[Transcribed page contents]
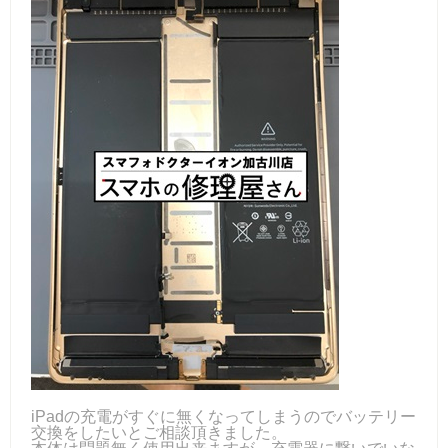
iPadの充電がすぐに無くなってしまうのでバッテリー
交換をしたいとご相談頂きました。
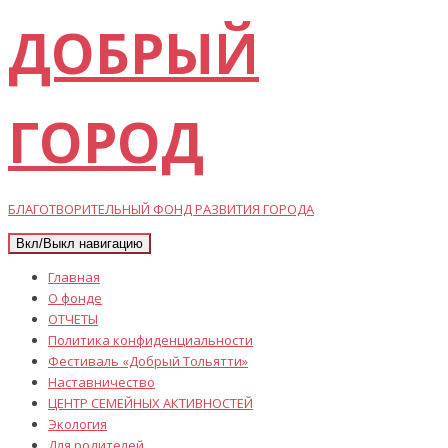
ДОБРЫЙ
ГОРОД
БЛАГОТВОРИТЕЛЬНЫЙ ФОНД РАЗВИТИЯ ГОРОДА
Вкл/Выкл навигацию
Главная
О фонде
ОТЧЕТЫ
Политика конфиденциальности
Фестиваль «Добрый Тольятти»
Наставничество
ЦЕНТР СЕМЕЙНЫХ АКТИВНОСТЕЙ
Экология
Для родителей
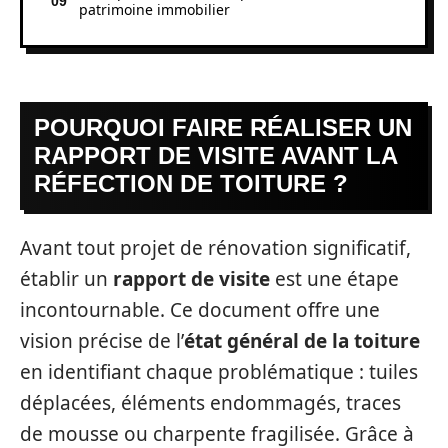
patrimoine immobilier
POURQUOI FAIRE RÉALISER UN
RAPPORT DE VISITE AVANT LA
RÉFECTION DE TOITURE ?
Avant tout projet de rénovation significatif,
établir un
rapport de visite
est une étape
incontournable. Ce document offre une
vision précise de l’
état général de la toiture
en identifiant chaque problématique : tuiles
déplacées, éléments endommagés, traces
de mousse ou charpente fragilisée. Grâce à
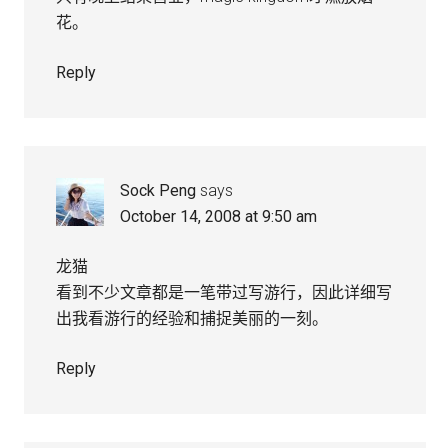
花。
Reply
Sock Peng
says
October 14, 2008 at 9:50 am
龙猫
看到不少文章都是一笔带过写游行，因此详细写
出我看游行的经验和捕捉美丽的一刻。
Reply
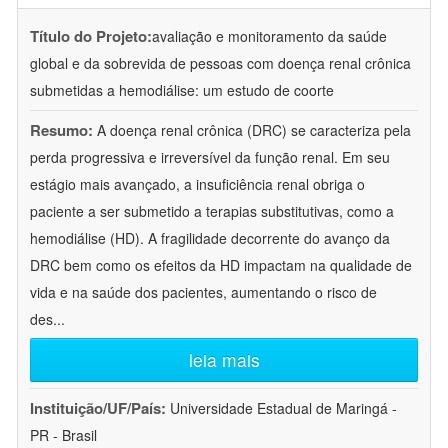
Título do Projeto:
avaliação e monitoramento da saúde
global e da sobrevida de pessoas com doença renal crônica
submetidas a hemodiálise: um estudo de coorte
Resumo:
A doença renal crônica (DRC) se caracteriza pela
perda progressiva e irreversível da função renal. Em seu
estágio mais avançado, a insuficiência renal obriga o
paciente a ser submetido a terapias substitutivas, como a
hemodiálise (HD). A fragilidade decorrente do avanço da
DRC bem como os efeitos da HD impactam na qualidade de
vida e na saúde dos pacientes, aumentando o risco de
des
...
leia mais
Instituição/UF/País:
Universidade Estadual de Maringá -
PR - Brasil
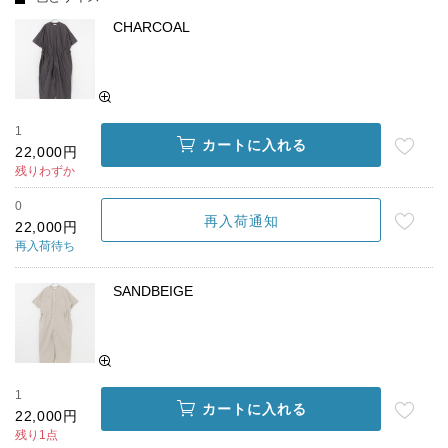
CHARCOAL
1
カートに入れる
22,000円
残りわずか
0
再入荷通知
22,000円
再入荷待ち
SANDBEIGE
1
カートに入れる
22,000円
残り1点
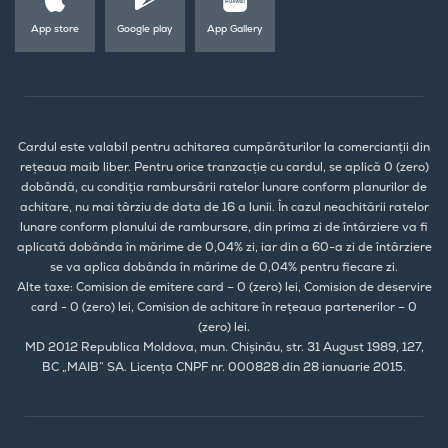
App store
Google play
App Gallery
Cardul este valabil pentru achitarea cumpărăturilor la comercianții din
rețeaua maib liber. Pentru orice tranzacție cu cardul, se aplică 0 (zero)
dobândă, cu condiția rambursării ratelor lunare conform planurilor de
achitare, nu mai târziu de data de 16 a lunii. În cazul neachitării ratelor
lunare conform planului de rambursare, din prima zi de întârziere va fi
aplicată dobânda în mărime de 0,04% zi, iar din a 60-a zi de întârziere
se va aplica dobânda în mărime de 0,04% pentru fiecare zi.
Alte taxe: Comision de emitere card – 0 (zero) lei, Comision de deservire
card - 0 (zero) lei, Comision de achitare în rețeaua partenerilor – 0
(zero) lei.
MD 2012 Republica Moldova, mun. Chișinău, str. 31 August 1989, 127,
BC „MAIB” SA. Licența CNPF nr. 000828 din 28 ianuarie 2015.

§ Task details
In the entries above, find the line with "RAPPORT DE VISITE AVANT LA" and the line with "看到不少文章都是一笔带过写游行，因此详细写". Return exactly those lines and all the ones between them, pictures excluded.

§ Answer area
RAPPORT DE VISITE AVANT LA
RÉFECTION DE TOITURE ?
Avant tout projet de rénovation significatif,
établir un
rapport de visite
est une étape
incontournable. Ce document offre une
vision précise de l’
état général de la toiture
en identifiant chaque problématique : tuiles
déplacées, éléments endommagés, traces
de mousse ou charpente fragilisée. Grâce à
花。
Reply
Sock Peng
says
October 14, 2008 at 9:50 am
龙猫
看到不少文章都是一笔带过写游行，因此详细写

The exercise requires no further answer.